Cosell often complained that he never was accorded the proper respect he deserved, according to several in the small cadre of confidantes with whom he did stay in touch. But in recent weeks, when word began to leak that his condition was deteriorating by the day, there was no question how old friends - even old rivals from other networks - felt about his exalted place in the history of the medium.

“Kicking and screaming, he dragged the industry into responsibility for what was said on the air and for telling the whole story,” said Ted Shaker, former executive producer at CBS Sports who is now head of Sports Illustrated’s television arm. “He upped the ante, he offered the journalistic high-water mark for the industry. That’s his legacy, and it was damned important.”

“In the modern era, he was just so unique,” said Dick Ebersol, the current president of NBC Sports who also began as an Olympic researcher for ABC and Cosell in the 1960s. “He got beyond what I’d call the cosmetic world of television, which said you had to look and sound a certain way.

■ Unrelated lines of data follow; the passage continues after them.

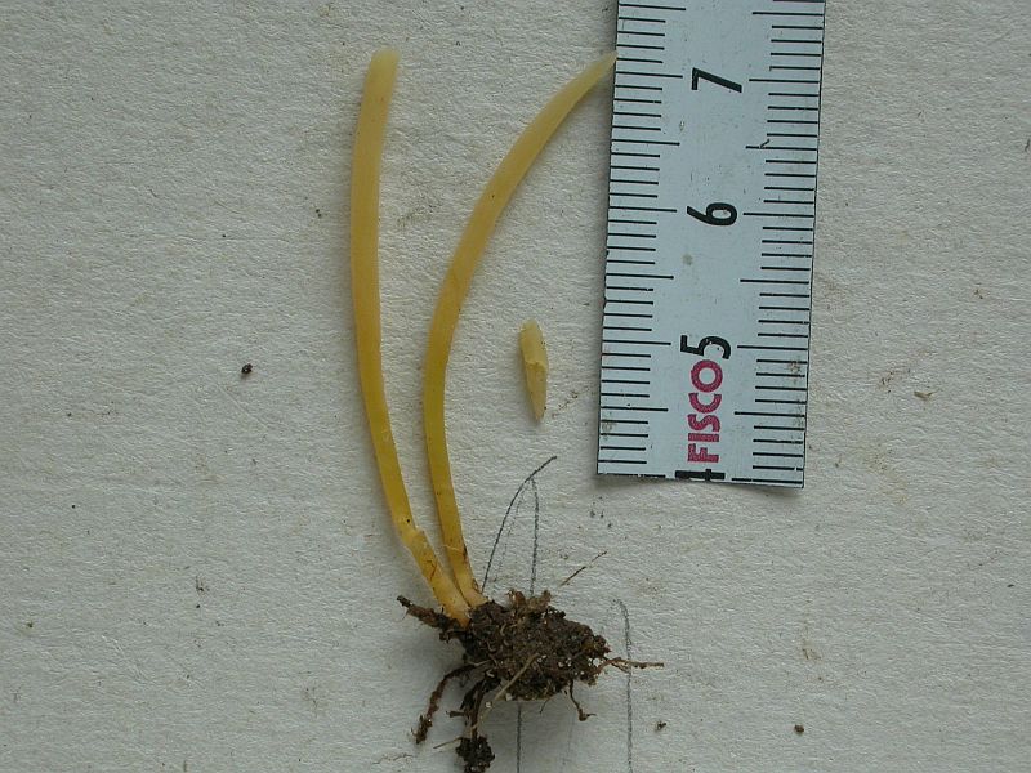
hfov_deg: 18.5
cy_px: 386
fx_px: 3157
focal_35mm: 106
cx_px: 516
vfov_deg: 14.0
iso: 100
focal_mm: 22
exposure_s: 1/16.4
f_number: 8.3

“From the ‘60s to the ‘70s until he left in the mid-80s, it was always substance over style with Howard. He was defined by what he said, not how he looked… . The great sadness is that he was a major figure - he created sports journalism - but his bitterness cut him off from people at a time when the whole world would have been predisposed to honor him.

“He deserved his success. He worked hard for it, but he didn’t get to enjoy his success the way other people did. I’ve been sad he hasn’t been out there receiving his due. For whatever reason, he cut himself off from the world.” Ebersol said he hadn’t seen Cosell since his own 40th birthday party in July 1987, when Cosell showed up as a surprise guest and did a mock interview with him.

O’Neil, who helped edit one of Cosell’s books in the early ‘70s, also lost touch about the same time. His last meeting with the man he worked with for almost 10 years came in the late ‘80s, when O’Neil did an ESPN special picking the top 40 figures in the history of sports. Cosell was in his top five, along with the man who helped make him famous, former heavyweight champion Muhammad Ali.